Bishop: "Too late!!! Hahahahahahaha!!"
Priest: "Nooooooooooooooooooooo"
Anyway, it's not quite like that. Priests are called to celibacy before entering the priesthood. It is a vocation that one who conscientiously chooses to be celibate is called to. The Church does not tell people they cannot get married, it chooses priests from among those who freely decide they don't want to get married. The Church loves marriage!!!
@SwordAndSacrifice@xanga - ary wasn't a virgin her whole life, she had sex after marrage, unless Jesus' half brothers were born from a virgin to.
@Sa4oth@xanga - Well, if they were his half brothers, then they could have been born of someone other than Mary. That's sort of the meaning of the term "half brother"...brother from another mother.
@scramBledmegZntoasT@xanga - Then that would mean Joseph had to get another woman pregnant
but then they would be step brothers, because Mary is the only "Earthly" lineage in Jesus. The only other reasonable answer for James' origin would be that Joseph and Mary had kids after Jesus, which would be normal for families at that time. Having one kid was abnormal back then. But I really don't want to get into this right now. Let's stick to the entry at hand. And I can't tell if you're joking or not.
@FOXHOUND_HQ@xanga - No I was not joking about what I said; little joke with the brother from another, but my point is not a joke.
And it's sort of lame to bring something up, then not really be able to defend yourself, and run away saying lets stick to the issue at hand, don't you think?
Of course the other "reasonable" answer would be that the word was "brethren", not "brother" and had nothing to do with actual relationships to Jesus at all.
Why would anyone be anti-sex. That's silly.

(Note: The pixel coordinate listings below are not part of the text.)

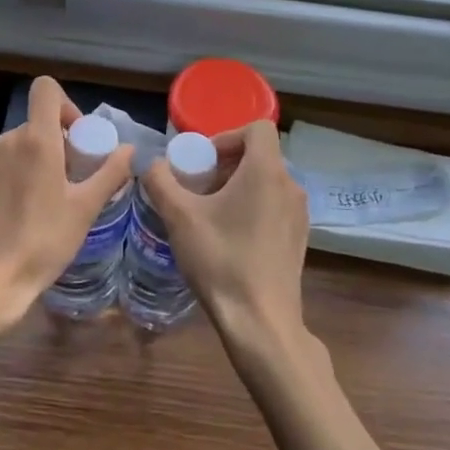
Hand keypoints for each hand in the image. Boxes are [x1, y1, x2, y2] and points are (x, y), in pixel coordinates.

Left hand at [0, 76, 132, 330]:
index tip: (79, 138)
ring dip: (41, 159)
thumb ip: (110, 173)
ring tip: (54, 197)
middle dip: (60, 140)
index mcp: (36, 140)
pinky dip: (21, 175)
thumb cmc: (43, 241)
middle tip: (76, 176)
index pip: (46, 89)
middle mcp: (8, 141)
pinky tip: (29, 211)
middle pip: (38, 121)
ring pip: (21, 144)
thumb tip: (129, 150)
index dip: (67, 104)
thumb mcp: (85, 209)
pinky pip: (6, 164)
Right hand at [143, 120, 311, 351]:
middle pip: (260, 155)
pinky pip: (275, 206)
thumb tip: (150, 163)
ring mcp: (299, 214)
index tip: (203, 161)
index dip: (227, 136)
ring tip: (210, 214)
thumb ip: (160, 181)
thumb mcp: (179, 217)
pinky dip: (252, 208)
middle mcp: (290, 186)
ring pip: (267, 182)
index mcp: (267, 171)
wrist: (260, 322)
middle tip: (198, 188)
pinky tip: (230, 238)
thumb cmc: (221, 260)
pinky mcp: (299, 239)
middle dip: (226, 164)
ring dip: (238, 187)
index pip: (258, 128)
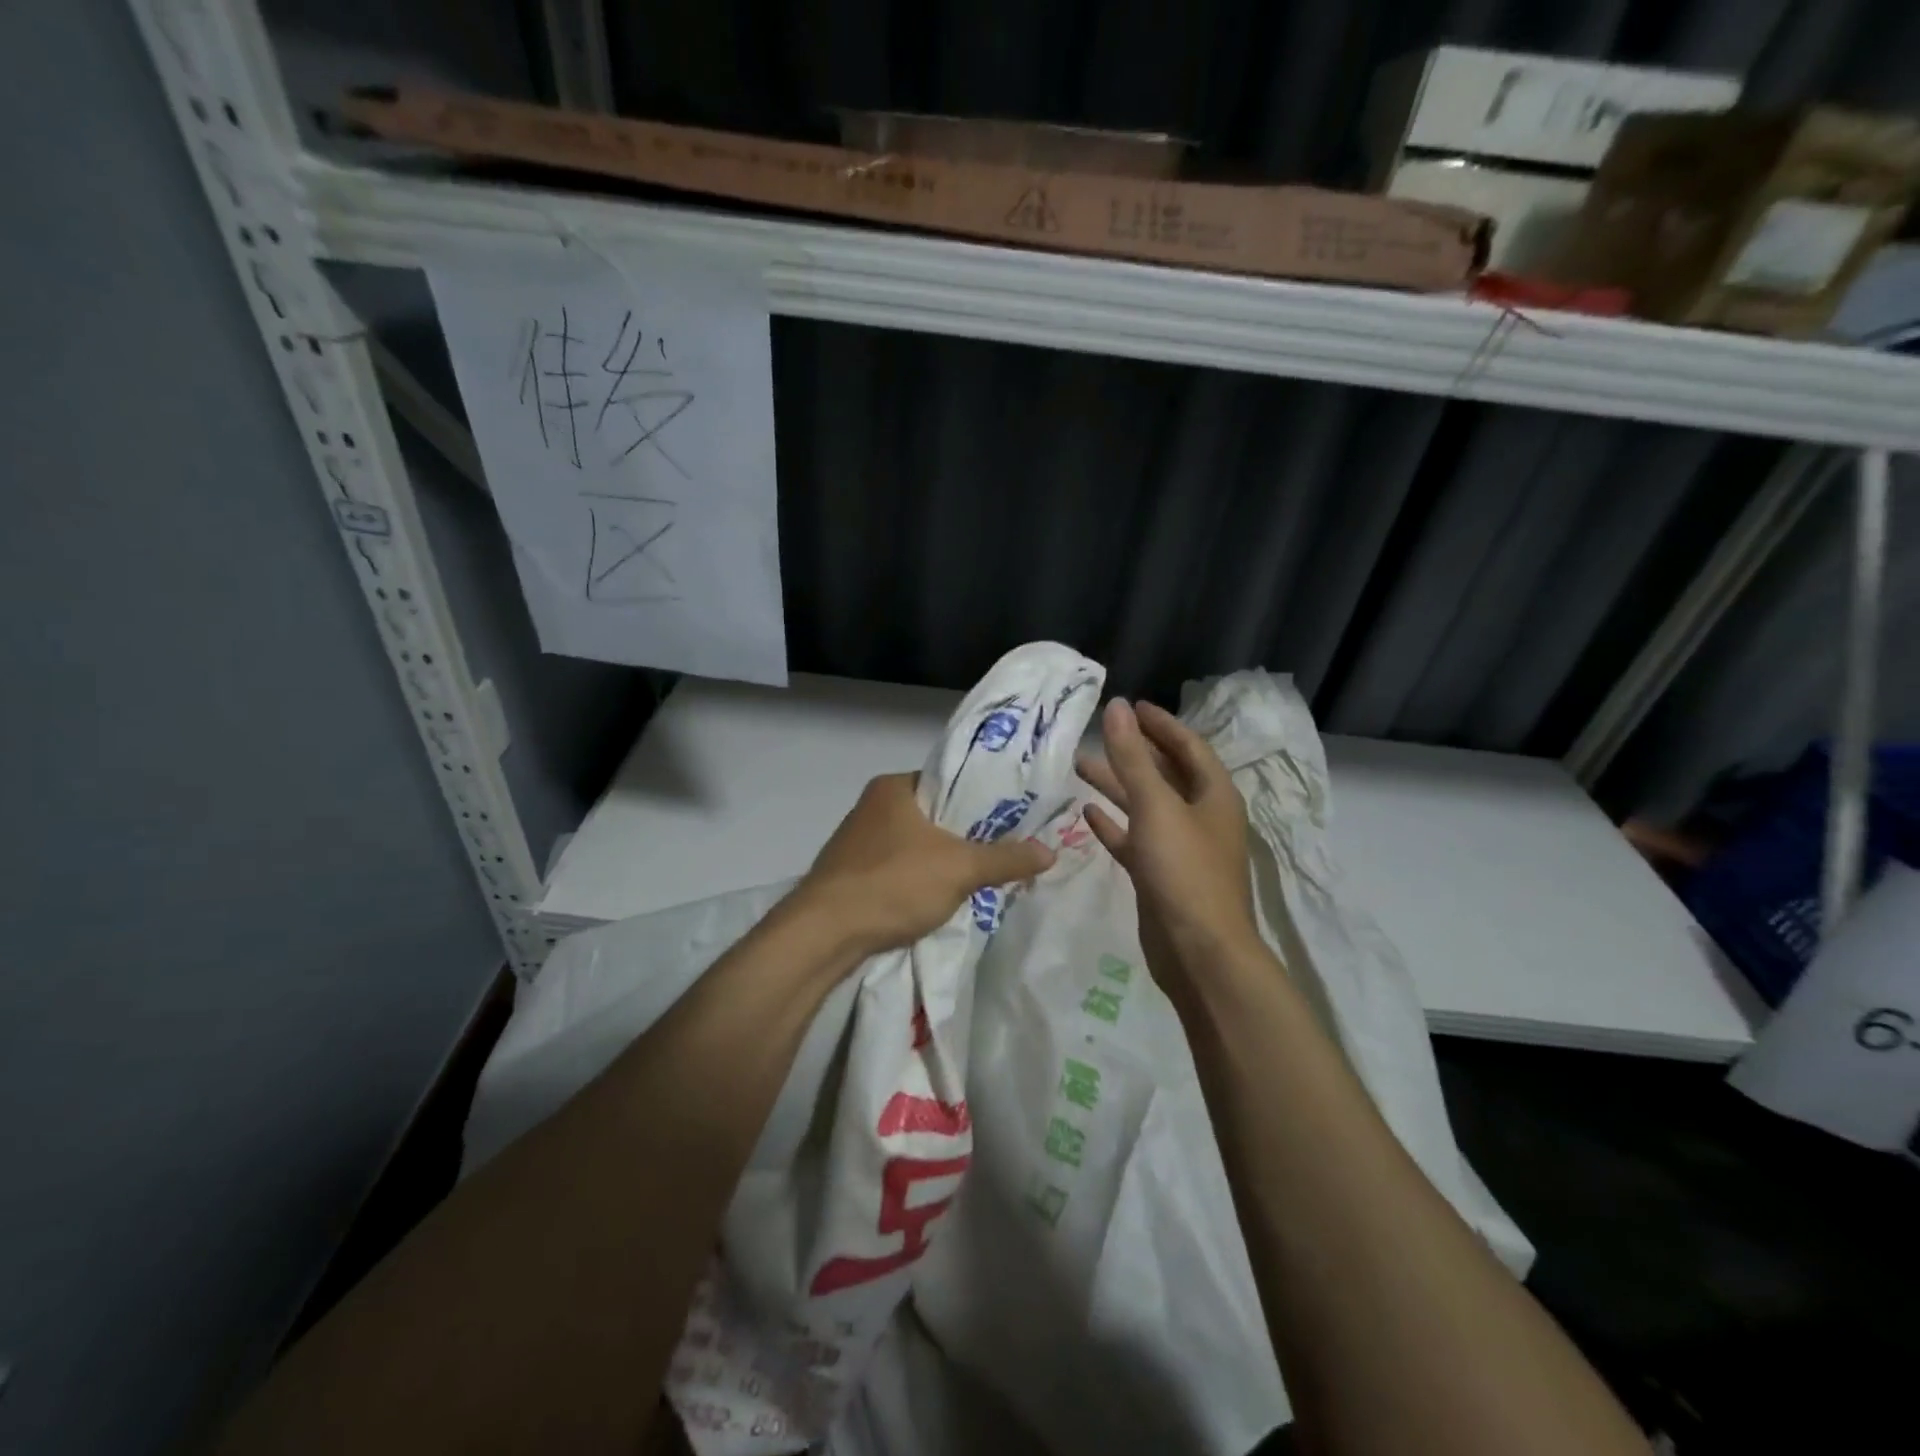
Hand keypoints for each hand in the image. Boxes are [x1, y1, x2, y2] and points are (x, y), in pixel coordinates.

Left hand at [794, 773, 1055, 959]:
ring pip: (916, 846)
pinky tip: (938, 899)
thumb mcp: (960, 869)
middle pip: (934, 816)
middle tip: (1003, 851)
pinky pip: (897, 870)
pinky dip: (918, 881)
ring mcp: (857, 842)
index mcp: (893, 787)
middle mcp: (872, 806)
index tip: (1012, 819)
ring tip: (979, 877)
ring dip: (942, 862)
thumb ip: (1006, 858)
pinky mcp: (849, 875)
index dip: (982, 800)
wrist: (823, 934)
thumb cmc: (893, 883)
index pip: (949, 782)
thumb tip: (1050, 851)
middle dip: (966, 836)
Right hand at [1076, 699, 1259, 989]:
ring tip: (1079, 766)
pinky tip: (1087, 813)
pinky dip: (1114, 825)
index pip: (1188, 746)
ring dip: (1117, 786)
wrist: (1199, 952)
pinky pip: (1135, 840)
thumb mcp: (1156, 807)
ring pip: (1146, 806)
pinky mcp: (1160, 876)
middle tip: (1099, 733)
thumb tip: (1117, 707)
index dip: (1161, 724)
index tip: (1132, 706)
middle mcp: (1200, 817)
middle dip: (1133, 753)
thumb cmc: (1185, 871)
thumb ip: (1133, 758)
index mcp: (1213, 795)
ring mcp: (1181, 848)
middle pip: (1165, 774)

I think it's just more ignorance stemming from what people mistakenly hear about Catholicism. If it's not about being anti-sex, then it's pedophilia. When that fad is over, they jump to alcoholism. And when that's done, it's trying to debate the Virginity of Mary ((oops. Seems some posters are already there)). I'm sure after that, it'll likely be the same old "Oh, they pray to statues" bs that they clearly didn't actually read up on. Hate inspired, fueled by ignorance. Not surprising in the least. Often times I find Americans are the ones that take such a violent stance against Catholocism, when after looking deeply, I see it's just because of their own insecurities stemming from their religion. It's like they need to condemn others who aren't members of their cult...I mean church. Truly sad.
@scramBledmegZntoasT@xanga - I really don't like Internet arguments, and won't get into one unless I absolutely feel compelled. They tend to go in circles with no definate ending. I said what I said as a way to get my point of view out there on a side issue that already appeared to be discussed.

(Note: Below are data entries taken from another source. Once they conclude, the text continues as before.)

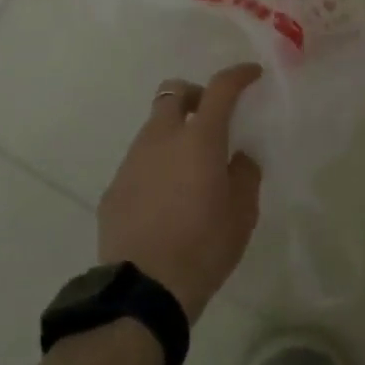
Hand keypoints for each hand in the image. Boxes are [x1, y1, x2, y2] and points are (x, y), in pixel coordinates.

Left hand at [98, 64, 264, 321]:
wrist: (144, 289)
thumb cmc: (204, 247)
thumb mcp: (242, 213)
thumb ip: (245, 174)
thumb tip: (238, 157)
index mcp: (199, 139)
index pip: (220, 89)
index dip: (238, 76)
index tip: (251, 75)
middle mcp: (161, 138)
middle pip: (173, 93)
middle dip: (194, 95)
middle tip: (211, 119)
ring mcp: (132, 161)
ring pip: (154, 128)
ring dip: (174, 133)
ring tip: (189, 168)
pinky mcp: (114, 187)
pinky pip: (139, 162)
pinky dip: (156, 166)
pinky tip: (165, 199)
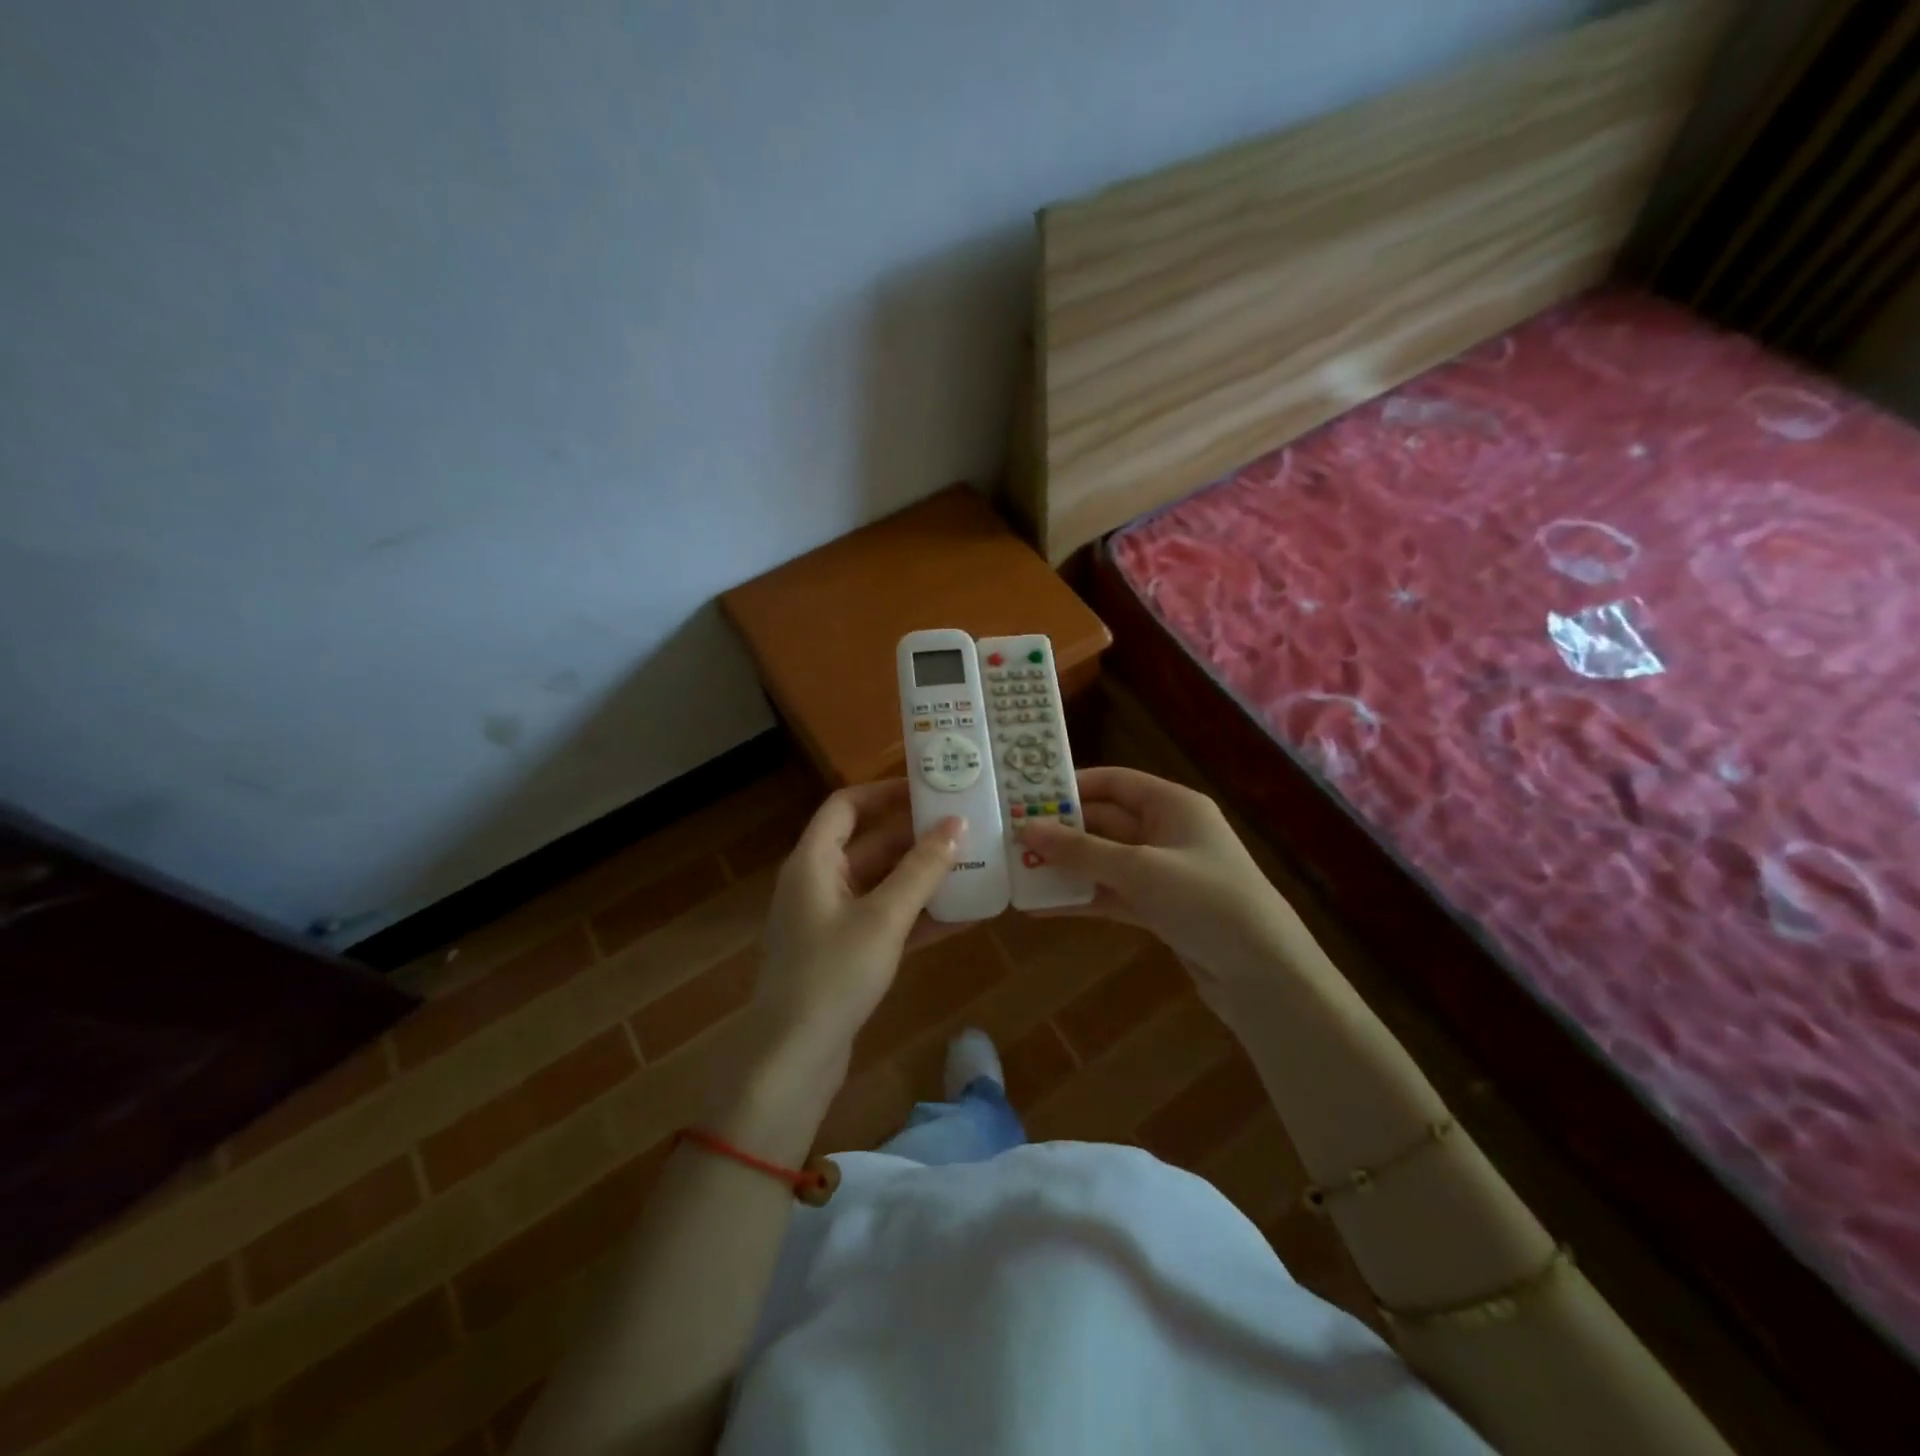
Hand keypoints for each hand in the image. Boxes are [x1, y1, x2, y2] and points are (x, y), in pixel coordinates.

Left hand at [753, 779, 961, 1074]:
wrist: (793, 1060)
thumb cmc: (833, 974)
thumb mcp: (883, 917)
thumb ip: (922, 870)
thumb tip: (957, 824)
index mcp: (813, 862)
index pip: (846, 806)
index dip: (885, 792)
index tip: (930, 790)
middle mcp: (819, 883)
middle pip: (869, 844)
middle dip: (915, 837)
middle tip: (965, 827)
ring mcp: (832, 921)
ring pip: (882, 884)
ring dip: (923, 877)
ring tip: (973, 865)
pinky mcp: (846, 954)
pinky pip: (886, 921)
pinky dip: (918, 916)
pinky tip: (964, 916)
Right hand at [1017, 767, 1295, 996]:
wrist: (1264, 975)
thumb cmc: (1206, 901)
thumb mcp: (1140, 870)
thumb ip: (1082, 850)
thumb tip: (1027, 828)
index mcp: (1173, 805)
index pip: (1114, 782)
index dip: (1071, 786)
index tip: (1026, 797)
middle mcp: (1167, 832)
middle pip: (1104, 822)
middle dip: (1061, 832)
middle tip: (1011, 839)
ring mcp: (1163, 873)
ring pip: (1104, 861)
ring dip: (1066, 867)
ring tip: (1018, 872)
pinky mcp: (1160, 910)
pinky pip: (1112, 895)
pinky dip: (1082, 898)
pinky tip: (1042, 907)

Wasn't St. Augustine like...really promiscuous?
And every Catholic I've met has had a lot of babies, so I think it's the birth control and the premarital sexing that they don't like, not the sex itself.
Interesting post. I've never really heard that Catholics disregarded sex. I just figured we were all the same when it comes to sex - that would be what you posted.
Although, I'm thinking that whomever thinks what they do about catholics and sexuality, didn't "forget" those points - they never heard about or knew those points in the first place! So this was a great post education-wise.
Traditionally Catholics are only allowed to use natural birth control which limits sex--or increases children, which could also limit sex.
Yes, it's a big misunderstanding between Catholics and non-Catholics.
It is not the sex that we avoid, it is the act of being lustful or submitting oneself without the act of matrimony. According to the Bible, if we cannot avoid the lust of doing so, it is better to enter into marriage. The sex, therefore, is an accepted part of marriage. It is not something that we despise. How can you despise something that is beautiful, the union of 2 people who love each other. This of course has to be supported by God's blessing.